The momentum changer with startups is if your friends start to use the app/website/service. The influence of your peers is stronger than you could ever imagine. If all your good friends started drinking heavily, you would probably do the same. Just like if all your friends started using that app which made your life a tiny bit easier, then you would try it out as well. Social inclusion is hard-wired into our psychology, and there is no way around it.

I was at a startup networking event the other night, and everybody was pitching their product, telling me the size of the market (each one was over a billion dollars), and how their product is going to change the way people live. The odds are that 90% of these startups will fail in the near future. I'm not being a buzz kill - I'm just relaying the facts. When venture capitalists invest in startups, they know that a vast majority will lose them money and fail. What they are looking for is the outlier that will generate them a huge return and make up for all the other lost startups.

The craziness about the startup atmosphere is nobody really knows what will happen. If Bill Gates created Microsoft last month, people would laugh at him. The hard/lucky part is to get into the game at the exact right time; not too early, and not too late.

Some friends of mine created a website that helps people find lawyers. Initially, you think, "what the heck kind of startup is that? It's easy to find a lawyer." But once you think more about it, you realize that getting a lawyer isn't so easy. You can wait days just to talk to one, and they want you to pay them even before any work is done. Once the work is done, how do you know that there won't be more bills to pay? This is the battle with human psychology. When we do things a certain way for decades, we think there's no reason to change. But then we need a lawyer and we thank the founders for creating something so easy-to-use.

The rough thing about startups, too, is that there aren't any rules. When you're at a company, there is a clear hierarchy, an HR department, and written rules for every employee. In a startup, there are 5-10 friends struggling for their life to make some money and get some exposure. The founder sells the dream and everybody buys in. However, this is where bad things fester. The CEO of Tinder was recently accused of sexual harassment and demoting a co-founder because she wouldn't sleep with him. With all the glamour and potential future of startups, these are the dirty things that sometimes go on behind closed doors. Unfortunately, this has probably happened at many startups not as high-profile as Tinder. Once desperation starts to override everyone's emotions, who knows what the people with power will do?
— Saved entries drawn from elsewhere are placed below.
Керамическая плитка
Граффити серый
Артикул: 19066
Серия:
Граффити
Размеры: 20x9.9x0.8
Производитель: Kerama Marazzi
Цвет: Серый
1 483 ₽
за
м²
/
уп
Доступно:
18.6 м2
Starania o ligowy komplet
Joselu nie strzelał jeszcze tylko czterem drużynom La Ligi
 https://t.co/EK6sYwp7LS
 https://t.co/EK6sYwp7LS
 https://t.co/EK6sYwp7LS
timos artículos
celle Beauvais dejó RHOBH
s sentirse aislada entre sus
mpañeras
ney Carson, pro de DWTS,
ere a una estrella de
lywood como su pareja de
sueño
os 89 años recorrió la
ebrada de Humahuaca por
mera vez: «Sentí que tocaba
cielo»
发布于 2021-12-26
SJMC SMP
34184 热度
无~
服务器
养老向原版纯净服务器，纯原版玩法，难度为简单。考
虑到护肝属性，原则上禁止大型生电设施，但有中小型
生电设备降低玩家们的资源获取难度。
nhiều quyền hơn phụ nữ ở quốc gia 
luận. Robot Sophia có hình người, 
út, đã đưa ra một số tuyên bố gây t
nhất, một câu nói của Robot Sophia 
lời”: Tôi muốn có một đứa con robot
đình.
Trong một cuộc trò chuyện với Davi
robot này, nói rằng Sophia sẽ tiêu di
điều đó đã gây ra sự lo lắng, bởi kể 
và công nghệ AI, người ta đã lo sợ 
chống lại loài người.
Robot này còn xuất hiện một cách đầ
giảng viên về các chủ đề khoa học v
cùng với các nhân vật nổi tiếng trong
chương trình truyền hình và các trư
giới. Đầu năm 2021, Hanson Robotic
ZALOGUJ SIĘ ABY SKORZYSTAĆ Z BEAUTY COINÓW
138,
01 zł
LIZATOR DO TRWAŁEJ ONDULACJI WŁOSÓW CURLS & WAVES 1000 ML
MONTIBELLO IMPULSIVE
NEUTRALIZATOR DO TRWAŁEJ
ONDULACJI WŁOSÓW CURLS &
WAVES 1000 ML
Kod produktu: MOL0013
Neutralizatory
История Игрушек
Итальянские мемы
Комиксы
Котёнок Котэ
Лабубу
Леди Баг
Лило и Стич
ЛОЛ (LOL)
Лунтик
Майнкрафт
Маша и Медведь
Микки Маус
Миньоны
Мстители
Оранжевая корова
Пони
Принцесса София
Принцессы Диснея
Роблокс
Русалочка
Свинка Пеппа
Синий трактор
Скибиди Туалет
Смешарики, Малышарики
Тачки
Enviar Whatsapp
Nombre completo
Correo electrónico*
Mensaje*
In the end, the exciting and scary thing about the future is that it is unknown. But think about it: Would the future even be worth experiencing if we already knew what was going to happen? If we already knew, there would be no odds, no strategic plans, no risk/reward decision making, and salespeople wouldn't need to exist. It would be more boring than we could possibly imagine.

That's why even though startups are crazy, challenging, and risky, they make us come alive. It forces us to think outside the box, do the extra research, and put our lives into something that we believe will help change the world. At the end of the day, no matter if we fail or not, you can't take that passion away.

As my friend Raad from Lawtrades told me, "When it's bad, it's really bad. But when it's good, it makes everything totally worth it. What I love about entrepreneurship is the never-ending quest of continuously learning and always improving yourself."

Therefore, if our reason on this earth is to learn and become a better person day-by-day, then why aren't we all in startups?